|Troccoli, Alberto - CNR, IPP, BARI, ITALY|
|DE Luca, Francesca - CNR, IPP, BARI, ITALY|
|Di Vito, Mauro - CNR, IPP, BARI, ITALY|
Submitted to: Journal of Nematology
Publication Type: Peer Reviewed Journal
Publication Acceptance Date: August 28, 2008
Publication Date: September 1, 2008
Repository URL: http://hdl.handle.net/10113/33326
Citation: Troccoli, A., De Luca, F., Handoo, Z.A., Di Vito, M. 2008. Morphological and molecular characterization of Pratylenchus lentis n. sp. (Nematoda: Pratylenchidae) from Sicily. Journal of Nematology. 40:190-196. Interpretive Summary: Nematodes are microscopic worms that feed on plant roots and cause global crop losses exceeding $100 billion annually. Lesion nematodes are one of the most economically destructive groups of plant-parasitic nematodes. A major problem with determining the extent of crop loss due to lesion nematodes is that the nematodes present in many areas are unknown. In this study, researchers from Italy in collaboration with an ARS scientist from Beltsville, Maryland describe and illustrate one new species of lesion nematodes from lentil in Sicily, Italy. Methods for identifying the new species were developed and were based on anatomical features obtained with light microscopes, as well as DNA sequence data and host range tests. The results are significant because they provide valuable details that allow this new species to be identified. This research will be of use to scientists, growers, action agencies and extension agencies involved in nematode research and control.

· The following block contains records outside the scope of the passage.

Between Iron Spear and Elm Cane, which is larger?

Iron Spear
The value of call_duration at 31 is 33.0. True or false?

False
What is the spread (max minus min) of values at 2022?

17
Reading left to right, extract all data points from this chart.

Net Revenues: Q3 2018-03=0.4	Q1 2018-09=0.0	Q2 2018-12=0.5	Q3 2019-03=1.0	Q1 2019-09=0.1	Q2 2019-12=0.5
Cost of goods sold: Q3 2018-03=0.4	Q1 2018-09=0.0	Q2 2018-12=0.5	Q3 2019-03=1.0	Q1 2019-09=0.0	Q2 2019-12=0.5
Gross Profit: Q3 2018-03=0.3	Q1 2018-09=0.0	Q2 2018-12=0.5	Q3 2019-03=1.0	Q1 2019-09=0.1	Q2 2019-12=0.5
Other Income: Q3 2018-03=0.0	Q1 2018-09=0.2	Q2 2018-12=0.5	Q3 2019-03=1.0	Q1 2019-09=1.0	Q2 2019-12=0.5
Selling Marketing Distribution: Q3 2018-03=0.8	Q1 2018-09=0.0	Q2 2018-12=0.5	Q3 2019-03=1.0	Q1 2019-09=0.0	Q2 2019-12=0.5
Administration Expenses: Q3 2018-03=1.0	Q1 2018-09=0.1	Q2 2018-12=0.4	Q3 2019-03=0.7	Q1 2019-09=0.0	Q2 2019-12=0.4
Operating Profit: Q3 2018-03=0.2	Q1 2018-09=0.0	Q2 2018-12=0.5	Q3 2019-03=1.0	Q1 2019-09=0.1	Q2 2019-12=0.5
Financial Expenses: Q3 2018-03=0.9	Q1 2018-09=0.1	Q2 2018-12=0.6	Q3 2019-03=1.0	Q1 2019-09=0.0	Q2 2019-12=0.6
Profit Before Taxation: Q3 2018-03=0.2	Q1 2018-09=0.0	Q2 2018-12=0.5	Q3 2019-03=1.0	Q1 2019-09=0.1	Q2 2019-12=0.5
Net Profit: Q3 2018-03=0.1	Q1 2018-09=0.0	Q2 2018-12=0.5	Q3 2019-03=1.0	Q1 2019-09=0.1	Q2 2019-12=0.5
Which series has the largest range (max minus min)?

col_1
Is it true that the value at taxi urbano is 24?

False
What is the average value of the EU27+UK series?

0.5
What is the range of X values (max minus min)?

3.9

Technical Abstract: Pratylenchus lentis n. sp. parasitizing roots of lentil in Sicily, Italy, is described and illustrated. The new species is characterized by a high lip region with three annuli, stylet mean length of 16 micrometers with anteriorly flattened knobs, cylindrical body with a relatively anterior vulva, large and ovoid spermatheca full of sperm, plump tail with truncate, irregularly annulated terminus, and by the presence of males. Molecular ITS-RFLP and sequencing analyses of the new species showed clear differences from other morphologically closely related species, such as P. thornei and P. mediterraneus. Preliminary host range tests revealed that chickpea, pea, faba bean and durum wheat are good hosts of P. lentis n. sp.; common bean, alfalfa and barley are hosts; whereas tomato, pepper, eggplant, melon, and sunflower are poor hosts for the nematode.